About the rest of the school days more details will be in a separate post, after discussing this in the summer school organizing committee. If you want to participate in the summer school at MIET in Zelenograd as a student or instructor, the organizers have just laid out contacts and registration . If you are a schoolchild, then it’s important that you complete all three modules of the Rosnan online course before July ( “From Transistor to Chip” , “Logical Side of Digital Circuit Engineering” and “Physical Side of Digital Circuit Engineering” ). The practice will be hard, and we are not able to stop to figure out which cycle contains which value is at the input or output of the D-flip-flop. It doesn’t fit right into your head, but if you take an online course, it will be easier for you.
It is not often the case that an engineering workshop, originally developed for Russia, and tested in Russia (including the MIPT), Ukraine and Kazakhstan, then begins in Las Vegas at the electronics design automation conference. In Russia and Ukraine, it was called the “MIPSfpga Workshop”, and at the Design Automation Conference it is called the “MIPS Open Developer Day”. Come June 4 at the Embassy Suites by Hilton Convention Center at 3600 Paradise Road, Las Vegas, and you will take part in a show that students and teachers of Moscow State University, MIPT, MEPI, Zelenograd MIET, St. Petersburg ITMO, Tomsk TSU, Kiev KPI, Almaty AlmaU and partly of Nazarbayevsky University in Astana.
MIPSfpga is a package that contains the processor core in the source code on Verilog, which can be changed, add new instructions, observe the work of the cache and pipeline, build multiprocessor systems, change software and hardware, etc. at the same time. In the new version of the seminar, you will add a coprocessor to the processor to speed up the algorithms of artificial intelligence.
In addition, in the new version of the seminar we will show how to configure the kernel from the MIPS microAptiv UP package and insert it into the MIPSfpga harness. When configured, you can create exotic processor variants, for example, a processor with 16 sets of 32 registers. You can automatically switch these sets when entering an interrupt and thereby quickly change the context without saving / restoring the context from memory, which in the usual RTOS takes about a thousand cycles.

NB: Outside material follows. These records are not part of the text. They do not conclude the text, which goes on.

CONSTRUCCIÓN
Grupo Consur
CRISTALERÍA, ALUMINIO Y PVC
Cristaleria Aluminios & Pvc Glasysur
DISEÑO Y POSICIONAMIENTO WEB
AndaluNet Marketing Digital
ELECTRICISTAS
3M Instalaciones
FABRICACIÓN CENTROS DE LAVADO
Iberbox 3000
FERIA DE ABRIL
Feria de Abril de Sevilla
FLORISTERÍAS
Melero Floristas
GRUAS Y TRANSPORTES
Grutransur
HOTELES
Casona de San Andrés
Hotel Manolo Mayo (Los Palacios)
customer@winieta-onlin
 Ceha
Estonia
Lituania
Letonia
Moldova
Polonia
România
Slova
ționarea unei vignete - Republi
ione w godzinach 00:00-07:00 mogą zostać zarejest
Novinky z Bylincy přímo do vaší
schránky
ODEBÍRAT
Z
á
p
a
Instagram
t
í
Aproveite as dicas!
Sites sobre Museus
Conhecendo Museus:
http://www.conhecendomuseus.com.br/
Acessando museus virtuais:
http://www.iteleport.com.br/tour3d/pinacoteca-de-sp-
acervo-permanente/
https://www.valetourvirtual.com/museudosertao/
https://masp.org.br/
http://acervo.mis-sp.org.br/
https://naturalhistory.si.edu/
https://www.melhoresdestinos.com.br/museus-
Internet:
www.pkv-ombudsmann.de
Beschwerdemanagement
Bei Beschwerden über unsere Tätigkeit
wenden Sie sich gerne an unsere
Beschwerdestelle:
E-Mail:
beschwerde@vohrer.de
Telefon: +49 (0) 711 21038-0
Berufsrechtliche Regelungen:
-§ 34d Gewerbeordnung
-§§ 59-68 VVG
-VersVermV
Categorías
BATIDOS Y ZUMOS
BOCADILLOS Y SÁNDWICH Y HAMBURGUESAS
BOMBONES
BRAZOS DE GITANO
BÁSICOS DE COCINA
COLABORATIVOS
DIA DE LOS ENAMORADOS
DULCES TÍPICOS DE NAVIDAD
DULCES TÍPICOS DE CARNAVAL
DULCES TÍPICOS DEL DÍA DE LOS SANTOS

MIPSfpga is not intended to be introduced into an item from absolute zero. For its fruitful use, it is necessary that the student already knows the basics of digital circuitry, knows how to program in C and assembler, and also present the concepts of microarchitecture - pipeline, pipeline conflicts, etc. This is what is studied in schoolMIPS, which we use in Zelenograd.
Here is a slide about the mechanism for adding instructions to the MIPS microAptiv UP processor:
At a seminar in Las Vegas on June 4 and probably at the summer school of young electronics engineers, which will be held July 8-26, at MIET in Zelenograd, my daughter Elizabeth Panchul will help me (if she receives a visa in time). Since Elizabeth is semi-sub-semi-Russian / Ukrainian, she speaks only English. Therefore, Russian instructors (students or graduate students of the Moscow Institute of Physics and Technology, Moscow State University, etc., who are ready to help us with Elizabeth and MIET students in conducting the school) can learn the correct English accent, and she from them - the basics of Russian. In addition to learning Verilog, MIPS, architecture, micro-architecture, and organizing DMA into memory when displayed on a graphical screen:
We are waiting for you at all seminars, as well as in committees for creating their programs!